Alicja Kwade made sculptures and object that conveys vernacular, urban lives—such as a prison barbershop, a coffee shop, a barbecue, and a bus stop. The works in her exhibition I do not play with sound and I am not a musician, do not carry instruments, were simply there, indicating their presence and suggesting a possible place of transit between other sites. Their presence is not merely informational, however, but also poetic.The curatorial choice to include videos as a group rather than a singular piece, and to present them as grouped, seemed to be a clear statement of intent. With so many of the pieces presented in the gallerys two large rooms dedicated to photography, and so few artists, the viewer seemed to be a captive audience to this show.

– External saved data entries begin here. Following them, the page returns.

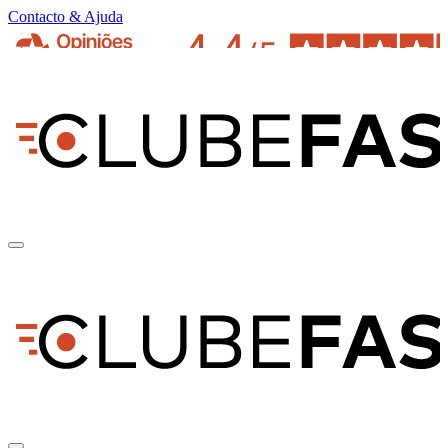
Contacto & Ajuda
pt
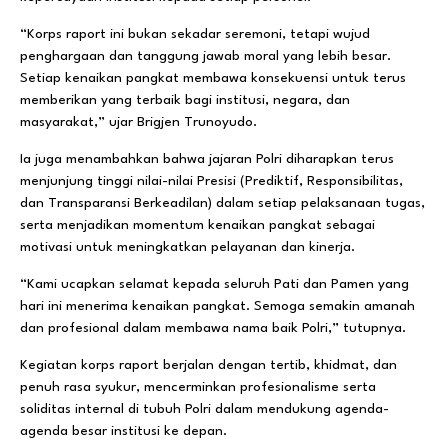
“Korps raport ini bukan sekadar seremoni, tetapi wujud
penghargaan dan tanggung jawab moral yang lebih besar.
Setiap kenaikan pangkat membawa konsekuensi untuk terus
memberikan yang terbaik bagi institusi, negara, dan
masyarakat,” ujar Brigjen Trunoyudo.
Ia juga menambahkan bahwa jajaran Polri diharapkan terus
menjunjung tinggi nilai-nilai Presisi (Prediktif, Responsibilitas,
dan Transparansi Berkeadilan) dalam setiap pelaksanaan tugas,
serta menjadikan momentum kenaikan pangkat sebagai
motivasi untuk meningkatkan pelayanan dan kinerja.
“Kami ucapkan selamat kepada seluruh Pati dan Pamen yang
hari ini menerima kenaikan pangkat. Semoga semakin amanah
dan profesional dalam membawa nama baik Polri,” tutupnya.
Kegiatan korps raport berjalan dengan tertib, khidmat, dan
penuh rasa syukur, mencerminkan profesionalisme serta
soliditas internal di tubuh Polri dalam mendukung agenda-
agenda besar institusi ke depan.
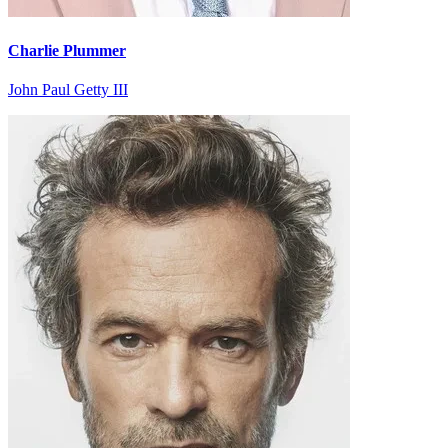
Charlie Plummer
John Paul Getty III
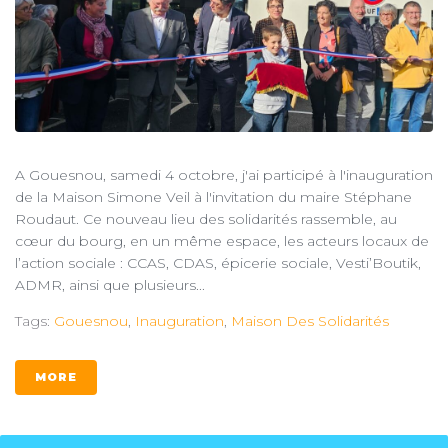
A Gouesnou, samedi 4 octobre, j'ai participé à l'inauguration
de la Maison Simone Veil à l'invitation du maire Stéphane
Roudaut. Ce nouveau lieu des solidarités rassemble, au
cœur du bourg, en un même espace, les acteurs locaux de
l’action sociale : CCAS, CDAS, épicerie sociale, Vesti’Boutik,
ADMR, ainsi que plusieurs...
Tags:
Gouesnou
,
Inauguration
,
Maison Des Solidarités
MORE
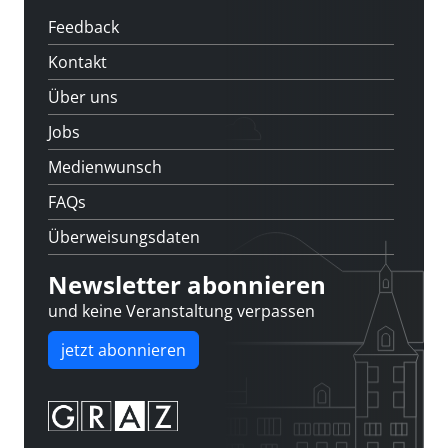
Feedback
Kontakt
Über uns
Jobs
Medienwunsch
FAQs
Überweisungsdaten
Newsletter abonnieren
und keine Veranstaltung verpassen
jetzt abonnieren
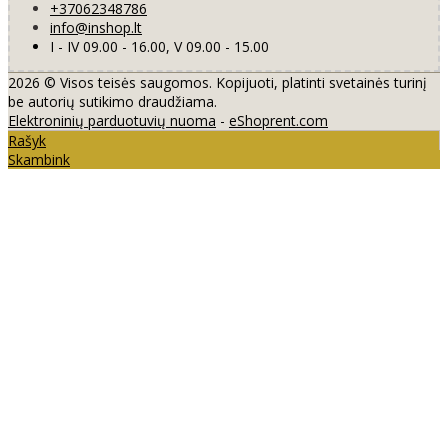
+37062348786
info@inshop.lt
I - IV 09.00 - 16.00, V 09.00 - 15.00
2026 © Visos teisės saugomos. Kopijuoti, platinti svetainės turinį
be autorių sutikimo draudžiama.
Elektroninių parduotuvių nuoma
-
eShoprent.com
Rašyk
Skambink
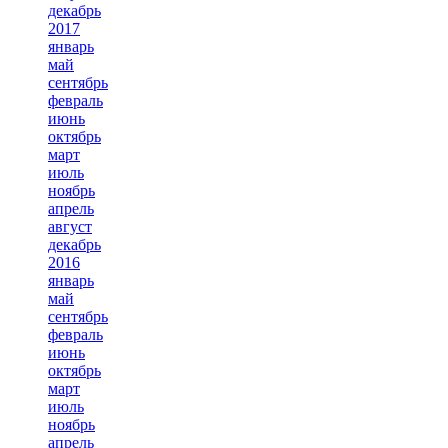
декабрь
2017
январь
май
сентябрь
февраль
июнь
октябрь
март
июль
ноябрь
апрель
август
декабрь
2016
январь
май
сентябрь
февраль
июнь
октябрь
март
июль
ноябрь
апрель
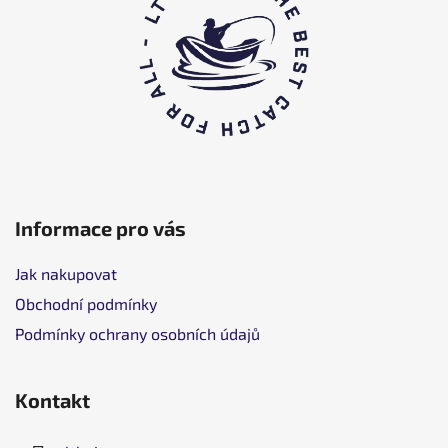
a
t
í
Informace pro vás
Jak nakupovat
Obchodní podmínky
Podmínky ochrany osobních údajů
Kontakt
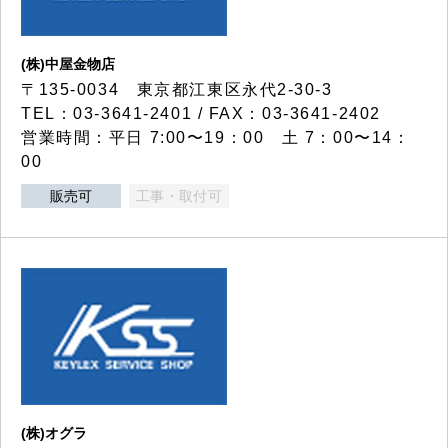
(株)中屋金物店
〒135-0034 東京都江東区永代2-30-3
TEL：03-3641-2401 / FAX：03-3641-2402
営業時間：平日 7:00〜19：00 土 7：00〜14：
00
販売可
工事・取付可
(株)オグラ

However, it is precisely by way of this exhibition that the individual works were placed. With the exception of the video works, the artists who were best represented, according to the catalogue, were those who were closest to the audiovisual context—those who engaged themselves directly with the medium and produced original works, and who, though not explicitly addressing the works themselves, explored the ways in which sound, photography, and language could be used to engage the body in a lived context. But the curator did not seem to be aware of this. The works that function most successfully as objects are those whose aesthetics have been most elaborately integrated. And here again, the curators decision to place the most prominent works, both artistic and personal, in the largest and most room-filling spaces was a clear attempt to confine the individual pieces in the most intimate of spaces. The second room contained two video works and one photograph, each in a black frame; they were placed between two wall-mounted boxes, each containing a sound, made by a speaker hidden within a wall.